REQUIRED TASK
Retype the lines of the material from its very first line through the line containing "elevation (m): 4300", both ends included, with every character unchanged.

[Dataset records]
-- Begin --
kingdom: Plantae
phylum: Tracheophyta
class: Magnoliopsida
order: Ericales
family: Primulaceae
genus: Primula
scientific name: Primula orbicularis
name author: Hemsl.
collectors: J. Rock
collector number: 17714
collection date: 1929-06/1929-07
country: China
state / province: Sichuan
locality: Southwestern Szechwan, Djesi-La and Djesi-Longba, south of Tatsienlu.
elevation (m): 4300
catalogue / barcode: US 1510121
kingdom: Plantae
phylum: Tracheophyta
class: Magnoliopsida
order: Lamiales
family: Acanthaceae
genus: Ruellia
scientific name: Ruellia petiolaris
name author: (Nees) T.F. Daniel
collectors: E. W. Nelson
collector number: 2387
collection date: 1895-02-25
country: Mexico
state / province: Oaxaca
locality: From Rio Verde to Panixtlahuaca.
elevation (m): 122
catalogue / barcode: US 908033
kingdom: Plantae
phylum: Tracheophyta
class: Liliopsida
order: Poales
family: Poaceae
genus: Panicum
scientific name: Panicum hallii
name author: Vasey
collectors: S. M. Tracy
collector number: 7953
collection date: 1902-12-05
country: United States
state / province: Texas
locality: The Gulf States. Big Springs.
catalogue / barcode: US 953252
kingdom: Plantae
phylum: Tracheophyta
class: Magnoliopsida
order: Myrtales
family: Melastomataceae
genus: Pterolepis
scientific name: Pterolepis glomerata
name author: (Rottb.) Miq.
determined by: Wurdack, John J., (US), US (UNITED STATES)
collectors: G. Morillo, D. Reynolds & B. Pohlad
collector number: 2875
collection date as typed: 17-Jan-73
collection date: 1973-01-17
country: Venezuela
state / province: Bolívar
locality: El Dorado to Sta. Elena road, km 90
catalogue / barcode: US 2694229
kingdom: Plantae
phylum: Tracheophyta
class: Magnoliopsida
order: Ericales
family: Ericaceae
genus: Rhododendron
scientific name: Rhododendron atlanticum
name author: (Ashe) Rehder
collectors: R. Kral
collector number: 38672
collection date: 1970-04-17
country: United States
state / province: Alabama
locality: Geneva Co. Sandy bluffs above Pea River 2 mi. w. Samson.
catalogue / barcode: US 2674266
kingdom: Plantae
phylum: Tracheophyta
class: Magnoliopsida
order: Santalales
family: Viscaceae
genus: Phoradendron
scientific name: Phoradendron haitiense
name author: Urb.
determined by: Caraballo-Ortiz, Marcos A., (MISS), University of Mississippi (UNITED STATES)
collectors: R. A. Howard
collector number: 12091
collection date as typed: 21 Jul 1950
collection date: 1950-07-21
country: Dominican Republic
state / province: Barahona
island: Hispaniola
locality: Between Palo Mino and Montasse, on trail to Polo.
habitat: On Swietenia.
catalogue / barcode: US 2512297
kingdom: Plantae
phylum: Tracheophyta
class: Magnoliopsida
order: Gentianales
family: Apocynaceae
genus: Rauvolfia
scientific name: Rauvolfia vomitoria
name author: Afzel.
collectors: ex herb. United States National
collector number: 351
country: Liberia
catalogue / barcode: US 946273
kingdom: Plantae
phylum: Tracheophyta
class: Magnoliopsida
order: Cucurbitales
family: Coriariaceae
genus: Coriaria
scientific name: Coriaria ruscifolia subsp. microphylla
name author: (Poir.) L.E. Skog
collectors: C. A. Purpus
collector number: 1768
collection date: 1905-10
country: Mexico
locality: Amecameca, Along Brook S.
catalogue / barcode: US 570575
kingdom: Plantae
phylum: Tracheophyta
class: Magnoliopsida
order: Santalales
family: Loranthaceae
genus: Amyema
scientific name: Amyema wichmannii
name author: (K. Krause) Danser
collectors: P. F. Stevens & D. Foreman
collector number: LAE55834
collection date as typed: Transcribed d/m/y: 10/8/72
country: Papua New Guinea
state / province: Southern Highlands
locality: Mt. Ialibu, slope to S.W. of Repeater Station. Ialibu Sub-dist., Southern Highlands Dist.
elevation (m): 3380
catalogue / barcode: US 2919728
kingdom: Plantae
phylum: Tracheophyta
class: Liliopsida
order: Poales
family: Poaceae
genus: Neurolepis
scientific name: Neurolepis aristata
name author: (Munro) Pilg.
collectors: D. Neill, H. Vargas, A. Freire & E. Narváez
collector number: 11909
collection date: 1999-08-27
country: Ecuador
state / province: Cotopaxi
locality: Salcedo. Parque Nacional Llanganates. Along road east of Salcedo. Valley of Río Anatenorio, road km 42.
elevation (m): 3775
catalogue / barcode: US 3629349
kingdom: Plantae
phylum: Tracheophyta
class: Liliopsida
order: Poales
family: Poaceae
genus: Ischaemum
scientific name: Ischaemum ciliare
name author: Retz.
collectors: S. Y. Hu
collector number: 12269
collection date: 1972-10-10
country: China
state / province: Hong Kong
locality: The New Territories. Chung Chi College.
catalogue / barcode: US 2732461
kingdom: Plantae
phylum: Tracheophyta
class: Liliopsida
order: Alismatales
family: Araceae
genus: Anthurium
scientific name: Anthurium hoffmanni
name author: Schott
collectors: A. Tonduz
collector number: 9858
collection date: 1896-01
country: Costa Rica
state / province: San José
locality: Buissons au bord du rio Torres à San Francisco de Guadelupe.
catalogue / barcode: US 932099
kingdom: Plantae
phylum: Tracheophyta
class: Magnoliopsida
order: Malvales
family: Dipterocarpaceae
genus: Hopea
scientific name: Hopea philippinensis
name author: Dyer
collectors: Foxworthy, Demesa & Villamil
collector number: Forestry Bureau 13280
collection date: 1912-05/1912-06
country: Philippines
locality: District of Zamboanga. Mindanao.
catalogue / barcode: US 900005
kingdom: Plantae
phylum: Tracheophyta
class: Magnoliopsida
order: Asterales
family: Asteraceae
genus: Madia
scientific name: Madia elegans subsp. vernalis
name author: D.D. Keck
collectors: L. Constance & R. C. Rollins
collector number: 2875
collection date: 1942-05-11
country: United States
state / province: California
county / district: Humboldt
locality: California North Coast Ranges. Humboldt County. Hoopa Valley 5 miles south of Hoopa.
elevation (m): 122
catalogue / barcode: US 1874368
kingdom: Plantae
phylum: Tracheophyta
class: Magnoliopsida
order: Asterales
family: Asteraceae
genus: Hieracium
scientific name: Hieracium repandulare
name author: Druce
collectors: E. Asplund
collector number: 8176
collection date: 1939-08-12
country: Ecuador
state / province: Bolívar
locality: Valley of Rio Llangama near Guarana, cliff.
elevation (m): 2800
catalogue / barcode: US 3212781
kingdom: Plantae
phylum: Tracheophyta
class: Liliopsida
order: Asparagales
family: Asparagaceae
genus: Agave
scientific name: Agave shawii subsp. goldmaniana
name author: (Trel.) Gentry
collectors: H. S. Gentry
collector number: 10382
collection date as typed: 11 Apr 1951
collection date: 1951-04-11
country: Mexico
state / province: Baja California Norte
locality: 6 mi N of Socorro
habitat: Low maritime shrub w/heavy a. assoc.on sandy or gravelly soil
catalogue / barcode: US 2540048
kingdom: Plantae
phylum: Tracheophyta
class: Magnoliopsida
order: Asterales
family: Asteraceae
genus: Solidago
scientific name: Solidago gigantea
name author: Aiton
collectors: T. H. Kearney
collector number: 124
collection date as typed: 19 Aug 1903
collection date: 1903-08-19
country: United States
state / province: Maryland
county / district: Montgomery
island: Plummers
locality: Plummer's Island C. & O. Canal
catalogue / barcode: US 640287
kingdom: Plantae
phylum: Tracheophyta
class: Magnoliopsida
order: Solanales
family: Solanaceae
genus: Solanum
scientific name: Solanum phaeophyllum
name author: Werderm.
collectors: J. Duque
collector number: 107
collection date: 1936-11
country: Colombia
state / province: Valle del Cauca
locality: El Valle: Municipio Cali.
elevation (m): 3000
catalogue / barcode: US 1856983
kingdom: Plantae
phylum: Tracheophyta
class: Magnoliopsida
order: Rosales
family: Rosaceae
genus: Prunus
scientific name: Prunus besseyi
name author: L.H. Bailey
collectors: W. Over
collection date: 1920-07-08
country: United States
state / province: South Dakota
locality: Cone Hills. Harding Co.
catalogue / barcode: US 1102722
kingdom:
-- End --
EXERCISE RESPONSE
kingdom: Plantae
phylum: Tracheophyta
class: Magnoliopsida
order: Ericales
family: Primulaceae
genus: Primula
scientific name: Primula orbicularis
name author: Hemsl.
collectors: J. Rock
collector number: 17714
collection date: 1929-06/1929-07
country: China
state / province: Sichuan
locality: Southwestern Szechwan, Djesi-La and Djesi-Longba, south of Tatsienlu.
elevation (m): 4300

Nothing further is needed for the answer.